Kafka streams exactly_once auto commit timeout transaction issue

2019-02-06 Thread Xander Uiterlinden
Hi,

I'm trying to get a fairly simple example of using Kafka Streams with
exactly once processing to work. I defined a setup where messages are being
read from an input topic and two streams transform and output the result to
their own output topic.
In normal conditions this works fine, i.e. when publishing a message to the
input topic, I get transformed messages in both of the output topics.
Next I enabled exactly once processing by setting "processing.guarantee" to
"exactly_once". To test this I'm deliberately throwing an exception when
transforming the message in one of the stream processors.
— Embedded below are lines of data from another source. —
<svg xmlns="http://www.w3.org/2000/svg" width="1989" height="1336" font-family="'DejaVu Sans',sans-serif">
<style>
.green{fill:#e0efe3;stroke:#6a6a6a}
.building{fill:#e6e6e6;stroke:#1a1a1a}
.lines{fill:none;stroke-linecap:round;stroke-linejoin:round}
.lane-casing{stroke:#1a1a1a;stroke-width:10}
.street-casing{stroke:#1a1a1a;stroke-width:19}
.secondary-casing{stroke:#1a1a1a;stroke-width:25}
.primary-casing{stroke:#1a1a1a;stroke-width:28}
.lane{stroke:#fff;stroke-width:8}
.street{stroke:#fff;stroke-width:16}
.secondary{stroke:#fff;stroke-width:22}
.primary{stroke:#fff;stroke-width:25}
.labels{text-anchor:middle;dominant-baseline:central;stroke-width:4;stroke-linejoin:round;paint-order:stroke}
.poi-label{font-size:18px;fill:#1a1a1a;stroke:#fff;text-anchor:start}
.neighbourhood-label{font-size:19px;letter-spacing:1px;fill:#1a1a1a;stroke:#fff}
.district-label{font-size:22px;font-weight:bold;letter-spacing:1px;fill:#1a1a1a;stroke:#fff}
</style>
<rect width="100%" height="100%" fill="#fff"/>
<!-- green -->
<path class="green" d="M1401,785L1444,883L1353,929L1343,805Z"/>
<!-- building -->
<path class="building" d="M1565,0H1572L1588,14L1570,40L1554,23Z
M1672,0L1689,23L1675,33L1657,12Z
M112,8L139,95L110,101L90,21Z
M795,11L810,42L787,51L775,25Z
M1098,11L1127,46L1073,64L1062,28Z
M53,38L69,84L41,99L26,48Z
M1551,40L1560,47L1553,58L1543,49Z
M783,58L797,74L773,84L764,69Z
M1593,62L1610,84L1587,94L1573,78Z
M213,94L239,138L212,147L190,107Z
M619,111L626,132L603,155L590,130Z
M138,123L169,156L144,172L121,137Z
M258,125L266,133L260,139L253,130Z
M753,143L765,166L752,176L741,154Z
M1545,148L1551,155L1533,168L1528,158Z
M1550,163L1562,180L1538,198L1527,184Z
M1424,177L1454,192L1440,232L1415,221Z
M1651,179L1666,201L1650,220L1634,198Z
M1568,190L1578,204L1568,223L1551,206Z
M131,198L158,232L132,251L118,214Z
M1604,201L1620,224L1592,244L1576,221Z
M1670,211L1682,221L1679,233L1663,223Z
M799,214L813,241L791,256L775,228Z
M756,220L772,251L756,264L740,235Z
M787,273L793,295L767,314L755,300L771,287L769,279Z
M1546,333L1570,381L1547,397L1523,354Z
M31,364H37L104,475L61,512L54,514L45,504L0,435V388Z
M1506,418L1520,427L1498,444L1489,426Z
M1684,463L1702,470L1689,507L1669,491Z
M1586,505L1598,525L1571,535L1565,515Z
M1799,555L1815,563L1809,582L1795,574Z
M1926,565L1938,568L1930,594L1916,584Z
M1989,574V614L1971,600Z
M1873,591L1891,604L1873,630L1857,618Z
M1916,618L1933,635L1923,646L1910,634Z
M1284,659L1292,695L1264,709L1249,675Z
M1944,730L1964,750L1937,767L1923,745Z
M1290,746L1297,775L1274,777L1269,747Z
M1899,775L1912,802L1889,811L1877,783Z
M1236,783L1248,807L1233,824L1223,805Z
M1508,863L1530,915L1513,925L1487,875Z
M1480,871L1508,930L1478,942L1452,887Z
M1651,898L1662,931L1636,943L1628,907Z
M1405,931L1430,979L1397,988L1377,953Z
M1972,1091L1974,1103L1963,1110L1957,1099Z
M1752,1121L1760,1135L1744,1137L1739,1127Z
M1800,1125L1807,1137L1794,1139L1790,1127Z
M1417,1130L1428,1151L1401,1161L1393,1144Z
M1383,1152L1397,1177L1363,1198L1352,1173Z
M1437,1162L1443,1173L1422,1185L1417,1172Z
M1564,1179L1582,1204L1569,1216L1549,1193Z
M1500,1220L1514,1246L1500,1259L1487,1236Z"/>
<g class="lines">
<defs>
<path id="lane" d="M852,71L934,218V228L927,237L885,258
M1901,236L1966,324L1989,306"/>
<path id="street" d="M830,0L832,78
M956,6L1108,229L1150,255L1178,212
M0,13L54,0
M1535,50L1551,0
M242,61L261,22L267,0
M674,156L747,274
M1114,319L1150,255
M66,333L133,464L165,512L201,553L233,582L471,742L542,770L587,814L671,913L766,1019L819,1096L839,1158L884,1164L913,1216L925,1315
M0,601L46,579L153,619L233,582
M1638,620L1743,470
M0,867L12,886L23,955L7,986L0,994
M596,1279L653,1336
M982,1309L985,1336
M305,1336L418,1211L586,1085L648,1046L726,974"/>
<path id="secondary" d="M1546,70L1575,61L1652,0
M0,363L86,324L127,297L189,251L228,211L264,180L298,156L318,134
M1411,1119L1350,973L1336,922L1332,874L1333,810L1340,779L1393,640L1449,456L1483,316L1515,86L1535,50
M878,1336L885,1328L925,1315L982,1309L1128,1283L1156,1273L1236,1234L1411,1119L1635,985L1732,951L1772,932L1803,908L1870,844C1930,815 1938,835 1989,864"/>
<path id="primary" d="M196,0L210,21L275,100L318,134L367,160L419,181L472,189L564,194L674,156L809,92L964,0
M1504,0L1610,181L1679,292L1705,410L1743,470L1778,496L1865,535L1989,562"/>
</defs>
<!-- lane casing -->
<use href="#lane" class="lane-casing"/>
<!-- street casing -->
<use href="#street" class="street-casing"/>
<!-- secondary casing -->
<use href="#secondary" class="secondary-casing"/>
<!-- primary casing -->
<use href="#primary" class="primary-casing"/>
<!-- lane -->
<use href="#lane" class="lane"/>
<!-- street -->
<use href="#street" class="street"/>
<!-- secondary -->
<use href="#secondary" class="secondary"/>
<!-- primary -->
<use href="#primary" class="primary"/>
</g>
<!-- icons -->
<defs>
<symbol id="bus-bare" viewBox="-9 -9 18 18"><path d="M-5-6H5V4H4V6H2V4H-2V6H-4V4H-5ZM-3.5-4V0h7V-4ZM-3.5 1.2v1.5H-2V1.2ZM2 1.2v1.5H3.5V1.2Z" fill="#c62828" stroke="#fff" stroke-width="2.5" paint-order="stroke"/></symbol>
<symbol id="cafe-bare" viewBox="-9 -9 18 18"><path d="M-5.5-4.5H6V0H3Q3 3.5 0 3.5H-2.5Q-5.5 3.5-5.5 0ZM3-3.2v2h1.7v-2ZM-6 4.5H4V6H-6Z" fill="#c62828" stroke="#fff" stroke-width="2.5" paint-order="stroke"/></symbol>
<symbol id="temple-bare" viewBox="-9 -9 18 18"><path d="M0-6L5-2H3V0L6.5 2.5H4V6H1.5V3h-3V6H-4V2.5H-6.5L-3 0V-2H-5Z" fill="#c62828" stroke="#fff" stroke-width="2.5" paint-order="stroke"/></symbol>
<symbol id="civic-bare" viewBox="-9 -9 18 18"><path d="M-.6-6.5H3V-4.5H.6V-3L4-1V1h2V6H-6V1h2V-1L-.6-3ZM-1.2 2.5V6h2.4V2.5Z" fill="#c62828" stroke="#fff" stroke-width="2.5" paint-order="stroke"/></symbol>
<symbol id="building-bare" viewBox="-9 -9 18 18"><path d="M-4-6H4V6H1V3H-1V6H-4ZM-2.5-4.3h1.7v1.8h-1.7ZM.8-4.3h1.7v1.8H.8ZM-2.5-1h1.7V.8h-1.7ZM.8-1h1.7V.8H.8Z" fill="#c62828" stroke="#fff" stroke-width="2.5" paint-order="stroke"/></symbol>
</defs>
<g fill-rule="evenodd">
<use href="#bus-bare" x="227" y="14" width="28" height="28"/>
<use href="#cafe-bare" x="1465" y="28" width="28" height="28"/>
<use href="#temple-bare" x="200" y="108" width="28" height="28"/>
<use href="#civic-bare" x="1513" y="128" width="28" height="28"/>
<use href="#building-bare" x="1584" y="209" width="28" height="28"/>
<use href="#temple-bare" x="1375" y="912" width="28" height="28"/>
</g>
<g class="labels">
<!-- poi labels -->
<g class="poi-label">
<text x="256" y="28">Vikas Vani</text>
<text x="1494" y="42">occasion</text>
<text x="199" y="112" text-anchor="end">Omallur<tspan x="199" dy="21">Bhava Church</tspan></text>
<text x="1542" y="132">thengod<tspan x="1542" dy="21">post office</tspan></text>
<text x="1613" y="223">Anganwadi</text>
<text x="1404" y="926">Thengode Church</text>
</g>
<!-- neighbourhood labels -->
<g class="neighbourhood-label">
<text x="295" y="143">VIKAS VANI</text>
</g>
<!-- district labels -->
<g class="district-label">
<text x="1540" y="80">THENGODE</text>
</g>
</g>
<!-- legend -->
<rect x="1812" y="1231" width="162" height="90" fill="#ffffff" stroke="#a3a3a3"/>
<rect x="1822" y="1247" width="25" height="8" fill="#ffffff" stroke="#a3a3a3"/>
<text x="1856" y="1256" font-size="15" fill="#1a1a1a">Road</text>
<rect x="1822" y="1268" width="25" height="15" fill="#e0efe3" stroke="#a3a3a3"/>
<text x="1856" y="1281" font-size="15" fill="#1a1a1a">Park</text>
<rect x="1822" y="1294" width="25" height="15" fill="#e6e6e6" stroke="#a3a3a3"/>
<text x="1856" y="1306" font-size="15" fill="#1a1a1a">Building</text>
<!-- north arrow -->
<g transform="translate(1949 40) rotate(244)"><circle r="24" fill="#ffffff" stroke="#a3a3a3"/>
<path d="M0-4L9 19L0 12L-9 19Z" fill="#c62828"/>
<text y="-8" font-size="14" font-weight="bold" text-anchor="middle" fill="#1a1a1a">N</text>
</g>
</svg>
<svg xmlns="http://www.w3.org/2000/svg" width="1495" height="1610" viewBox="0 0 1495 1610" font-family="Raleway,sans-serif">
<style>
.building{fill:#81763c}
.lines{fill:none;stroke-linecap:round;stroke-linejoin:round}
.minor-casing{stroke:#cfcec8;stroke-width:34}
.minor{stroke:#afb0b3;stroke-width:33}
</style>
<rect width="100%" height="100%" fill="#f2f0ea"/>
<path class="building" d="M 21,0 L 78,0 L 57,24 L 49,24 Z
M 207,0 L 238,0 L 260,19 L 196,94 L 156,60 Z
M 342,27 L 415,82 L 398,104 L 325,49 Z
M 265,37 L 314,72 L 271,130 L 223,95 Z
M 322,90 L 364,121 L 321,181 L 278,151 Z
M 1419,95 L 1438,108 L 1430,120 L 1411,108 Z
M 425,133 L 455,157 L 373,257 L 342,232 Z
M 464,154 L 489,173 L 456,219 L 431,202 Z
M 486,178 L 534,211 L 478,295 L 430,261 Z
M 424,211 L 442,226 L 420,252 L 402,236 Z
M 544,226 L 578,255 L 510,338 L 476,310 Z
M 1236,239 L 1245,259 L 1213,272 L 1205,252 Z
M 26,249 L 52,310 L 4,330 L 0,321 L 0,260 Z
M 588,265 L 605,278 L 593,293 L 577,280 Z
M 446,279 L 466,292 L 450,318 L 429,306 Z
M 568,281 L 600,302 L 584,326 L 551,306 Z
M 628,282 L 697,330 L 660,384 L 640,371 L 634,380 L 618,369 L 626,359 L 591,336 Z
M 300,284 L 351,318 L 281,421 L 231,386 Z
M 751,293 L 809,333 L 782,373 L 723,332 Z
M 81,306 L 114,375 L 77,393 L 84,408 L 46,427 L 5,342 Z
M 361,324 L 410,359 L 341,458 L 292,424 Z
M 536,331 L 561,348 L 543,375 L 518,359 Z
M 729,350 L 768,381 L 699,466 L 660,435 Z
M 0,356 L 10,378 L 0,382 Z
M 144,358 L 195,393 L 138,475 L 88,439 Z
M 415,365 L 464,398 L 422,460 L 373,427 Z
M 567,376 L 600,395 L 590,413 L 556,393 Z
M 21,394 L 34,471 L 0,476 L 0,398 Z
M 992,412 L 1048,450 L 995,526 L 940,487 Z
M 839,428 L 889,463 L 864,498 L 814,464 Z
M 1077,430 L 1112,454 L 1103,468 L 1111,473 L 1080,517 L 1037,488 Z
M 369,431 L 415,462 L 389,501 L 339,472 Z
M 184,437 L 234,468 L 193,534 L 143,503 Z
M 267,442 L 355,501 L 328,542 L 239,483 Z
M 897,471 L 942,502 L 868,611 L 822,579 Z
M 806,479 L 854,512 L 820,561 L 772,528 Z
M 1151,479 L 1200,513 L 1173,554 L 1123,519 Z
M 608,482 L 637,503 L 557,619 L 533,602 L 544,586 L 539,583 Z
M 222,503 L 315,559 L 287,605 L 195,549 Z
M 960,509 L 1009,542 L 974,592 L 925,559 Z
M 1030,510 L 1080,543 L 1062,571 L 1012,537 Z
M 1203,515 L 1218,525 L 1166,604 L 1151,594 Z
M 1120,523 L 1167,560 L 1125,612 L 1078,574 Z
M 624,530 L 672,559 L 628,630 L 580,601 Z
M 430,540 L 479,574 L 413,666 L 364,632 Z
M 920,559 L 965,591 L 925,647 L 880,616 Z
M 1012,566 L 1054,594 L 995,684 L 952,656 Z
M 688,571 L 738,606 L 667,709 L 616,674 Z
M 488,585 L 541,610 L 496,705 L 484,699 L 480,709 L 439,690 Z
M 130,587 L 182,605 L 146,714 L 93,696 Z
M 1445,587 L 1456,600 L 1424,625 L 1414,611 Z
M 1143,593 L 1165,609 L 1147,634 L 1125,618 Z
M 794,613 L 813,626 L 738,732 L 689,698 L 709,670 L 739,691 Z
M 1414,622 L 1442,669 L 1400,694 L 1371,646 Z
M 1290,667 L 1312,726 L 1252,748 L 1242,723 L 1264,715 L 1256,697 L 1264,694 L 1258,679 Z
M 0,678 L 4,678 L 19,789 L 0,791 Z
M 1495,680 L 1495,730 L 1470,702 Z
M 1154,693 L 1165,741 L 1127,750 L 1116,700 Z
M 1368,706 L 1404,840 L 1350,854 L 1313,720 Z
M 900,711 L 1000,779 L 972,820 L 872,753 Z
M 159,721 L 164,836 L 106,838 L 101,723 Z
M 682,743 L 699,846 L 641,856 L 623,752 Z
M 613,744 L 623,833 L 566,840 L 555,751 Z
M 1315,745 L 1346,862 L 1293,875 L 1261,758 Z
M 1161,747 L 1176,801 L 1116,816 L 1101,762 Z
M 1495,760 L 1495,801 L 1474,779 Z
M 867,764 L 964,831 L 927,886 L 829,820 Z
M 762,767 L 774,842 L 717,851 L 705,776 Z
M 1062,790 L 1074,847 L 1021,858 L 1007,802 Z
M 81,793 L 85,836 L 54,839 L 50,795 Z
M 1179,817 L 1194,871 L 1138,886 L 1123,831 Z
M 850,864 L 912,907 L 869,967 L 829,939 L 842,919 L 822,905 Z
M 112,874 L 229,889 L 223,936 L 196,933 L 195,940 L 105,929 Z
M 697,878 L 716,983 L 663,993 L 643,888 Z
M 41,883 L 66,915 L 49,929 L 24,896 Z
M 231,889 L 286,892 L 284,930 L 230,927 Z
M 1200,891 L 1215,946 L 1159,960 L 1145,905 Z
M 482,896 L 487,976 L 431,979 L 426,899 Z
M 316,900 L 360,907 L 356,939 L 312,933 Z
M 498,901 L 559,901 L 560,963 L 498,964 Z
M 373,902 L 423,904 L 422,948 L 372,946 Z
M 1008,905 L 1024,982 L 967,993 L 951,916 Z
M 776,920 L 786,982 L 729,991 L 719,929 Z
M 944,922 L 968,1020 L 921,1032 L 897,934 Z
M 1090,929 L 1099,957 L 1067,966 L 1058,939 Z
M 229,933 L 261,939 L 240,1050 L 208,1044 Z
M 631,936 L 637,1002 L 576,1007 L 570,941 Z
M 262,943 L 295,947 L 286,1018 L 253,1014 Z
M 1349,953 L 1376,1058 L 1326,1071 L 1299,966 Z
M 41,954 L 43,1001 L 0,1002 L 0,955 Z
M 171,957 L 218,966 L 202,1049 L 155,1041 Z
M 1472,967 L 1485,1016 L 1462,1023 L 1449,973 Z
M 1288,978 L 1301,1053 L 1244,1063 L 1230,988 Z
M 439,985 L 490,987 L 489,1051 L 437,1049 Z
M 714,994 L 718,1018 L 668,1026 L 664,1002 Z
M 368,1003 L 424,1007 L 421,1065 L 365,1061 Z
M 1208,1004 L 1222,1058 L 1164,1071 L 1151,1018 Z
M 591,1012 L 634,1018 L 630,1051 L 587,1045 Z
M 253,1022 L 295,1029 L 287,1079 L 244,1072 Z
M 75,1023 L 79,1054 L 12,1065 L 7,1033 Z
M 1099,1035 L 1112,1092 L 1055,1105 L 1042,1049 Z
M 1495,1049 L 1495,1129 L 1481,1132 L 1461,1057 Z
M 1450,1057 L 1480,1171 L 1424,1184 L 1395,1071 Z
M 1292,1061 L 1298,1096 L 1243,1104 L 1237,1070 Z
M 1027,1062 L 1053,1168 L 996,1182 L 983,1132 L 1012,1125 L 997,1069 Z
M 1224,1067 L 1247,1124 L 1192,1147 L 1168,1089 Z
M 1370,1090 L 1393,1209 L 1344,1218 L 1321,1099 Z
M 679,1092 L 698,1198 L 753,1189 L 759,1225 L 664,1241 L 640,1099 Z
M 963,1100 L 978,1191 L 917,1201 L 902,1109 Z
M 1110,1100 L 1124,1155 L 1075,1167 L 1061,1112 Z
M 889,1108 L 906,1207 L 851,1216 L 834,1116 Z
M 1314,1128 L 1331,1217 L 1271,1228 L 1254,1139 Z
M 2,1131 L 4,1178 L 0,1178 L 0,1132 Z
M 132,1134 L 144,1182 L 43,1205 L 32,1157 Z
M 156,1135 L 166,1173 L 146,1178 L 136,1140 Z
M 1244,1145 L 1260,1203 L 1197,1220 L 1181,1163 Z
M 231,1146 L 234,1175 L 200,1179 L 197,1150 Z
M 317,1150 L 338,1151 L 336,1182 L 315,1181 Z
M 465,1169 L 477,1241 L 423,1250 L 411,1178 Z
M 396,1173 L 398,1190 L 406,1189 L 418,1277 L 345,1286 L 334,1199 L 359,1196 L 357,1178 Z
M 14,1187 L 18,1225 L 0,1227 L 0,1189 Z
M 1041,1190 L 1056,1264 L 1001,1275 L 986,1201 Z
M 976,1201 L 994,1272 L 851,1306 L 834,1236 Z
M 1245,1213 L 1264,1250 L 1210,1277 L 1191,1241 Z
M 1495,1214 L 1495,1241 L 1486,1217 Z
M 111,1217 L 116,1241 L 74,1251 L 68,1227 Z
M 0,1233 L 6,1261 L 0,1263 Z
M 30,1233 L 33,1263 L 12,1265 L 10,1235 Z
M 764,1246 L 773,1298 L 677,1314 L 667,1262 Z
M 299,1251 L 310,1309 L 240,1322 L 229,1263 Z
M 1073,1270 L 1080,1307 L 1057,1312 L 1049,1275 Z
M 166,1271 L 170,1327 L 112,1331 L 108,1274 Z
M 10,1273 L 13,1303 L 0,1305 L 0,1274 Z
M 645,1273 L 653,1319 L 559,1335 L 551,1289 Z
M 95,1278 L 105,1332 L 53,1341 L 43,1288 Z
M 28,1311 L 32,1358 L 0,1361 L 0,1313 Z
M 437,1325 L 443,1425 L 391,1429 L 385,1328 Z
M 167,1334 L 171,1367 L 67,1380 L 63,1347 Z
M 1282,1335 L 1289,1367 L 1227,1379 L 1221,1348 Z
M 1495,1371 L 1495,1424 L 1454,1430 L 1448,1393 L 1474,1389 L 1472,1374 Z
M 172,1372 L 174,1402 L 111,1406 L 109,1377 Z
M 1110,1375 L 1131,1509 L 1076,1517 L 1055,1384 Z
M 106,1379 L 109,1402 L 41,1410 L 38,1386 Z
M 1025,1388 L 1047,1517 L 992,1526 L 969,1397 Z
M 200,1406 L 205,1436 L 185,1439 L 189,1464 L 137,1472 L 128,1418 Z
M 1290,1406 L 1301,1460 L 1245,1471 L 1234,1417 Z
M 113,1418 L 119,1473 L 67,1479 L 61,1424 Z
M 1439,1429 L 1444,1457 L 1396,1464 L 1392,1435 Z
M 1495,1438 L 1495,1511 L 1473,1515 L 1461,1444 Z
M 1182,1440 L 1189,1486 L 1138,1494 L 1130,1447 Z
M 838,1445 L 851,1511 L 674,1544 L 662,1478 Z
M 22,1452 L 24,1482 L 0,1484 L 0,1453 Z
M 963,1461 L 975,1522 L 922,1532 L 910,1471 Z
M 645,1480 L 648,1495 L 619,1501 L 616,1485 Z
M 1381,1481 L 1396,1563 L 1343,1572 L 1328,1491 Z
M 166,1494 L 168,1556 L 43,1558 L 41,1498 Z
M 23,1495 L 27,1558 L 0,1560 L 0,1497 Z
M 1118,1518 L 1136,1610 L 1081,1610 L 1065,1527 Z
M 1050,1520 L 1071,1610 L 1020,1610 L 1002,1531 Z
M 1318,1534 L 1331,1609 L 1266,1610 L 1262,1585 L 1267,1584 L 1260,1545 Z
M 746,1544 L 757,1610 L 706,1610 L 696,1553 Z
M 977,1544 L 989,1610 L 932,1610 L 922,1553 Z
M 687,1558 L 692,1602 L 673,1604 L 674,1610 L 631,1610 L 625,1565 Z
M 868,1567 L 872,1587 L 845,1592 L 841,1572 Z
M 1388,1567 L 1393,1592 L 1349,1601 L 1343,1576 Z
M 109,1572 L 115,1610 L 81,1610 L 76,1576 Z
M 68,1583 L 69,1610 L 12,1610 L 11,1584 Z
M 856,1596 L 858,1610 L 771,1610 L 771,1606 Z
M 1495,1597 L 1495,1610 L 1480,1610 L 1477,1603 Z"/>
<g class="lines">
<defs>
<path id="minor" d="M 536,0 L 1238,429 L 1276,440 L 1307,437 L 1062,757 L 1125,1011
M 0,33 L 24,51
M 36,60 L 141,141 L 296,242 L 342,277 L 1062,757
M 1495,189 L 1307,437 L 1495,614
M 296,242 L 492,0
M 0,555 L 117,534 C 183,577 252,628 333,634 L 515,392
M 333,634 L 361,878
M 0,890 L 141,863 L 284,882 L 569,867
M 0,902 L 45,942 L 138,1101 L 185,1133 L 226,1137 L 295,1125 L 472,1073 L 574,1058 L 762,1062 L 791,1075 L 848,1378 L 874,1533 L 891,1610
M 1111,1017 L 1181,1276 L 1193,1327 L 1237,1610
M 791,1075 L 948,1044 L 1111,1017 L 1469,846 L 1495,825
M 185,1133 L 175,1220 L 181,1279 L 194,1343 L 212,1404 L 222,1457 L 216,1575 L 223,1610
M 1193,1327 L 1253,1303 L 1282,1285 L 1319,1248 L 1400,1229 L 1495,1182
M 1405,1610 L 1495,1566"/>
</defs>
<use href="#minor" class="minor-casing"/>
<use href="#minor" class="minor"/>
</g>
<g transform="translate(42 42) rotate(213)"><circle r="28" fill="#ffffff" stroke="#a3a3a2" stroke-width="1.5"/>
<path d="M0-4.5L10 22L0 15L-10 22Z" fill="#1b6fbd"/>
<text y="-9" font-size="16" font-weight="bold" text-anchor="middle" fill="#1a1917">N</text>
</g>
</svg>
At a first glance
the result is as expected, as neither of the output topics contain the
transformed message and the application stops processing.
However, when processing a message takes longer than the commit.interval.ms
(which defaults to 100 when using exactly_once), then the transactional
guarantee does not appear to be there and I get an output message in only
one of the output topics (the one I for which I did not deliberately throw
an exception while processing). I tested this by putting a Thread.sleep()
before throwing the Exception.
Can someone explain the relationship between this commit.interval.ms and
exactly_once processing. I'd think it's rather strange that when processing
takes longer than the commit.interval.ms you lose the atomicity of the
transaction.
I'm using Kafka 2.12-1.1.0 by the way.

Kind regards,

Xander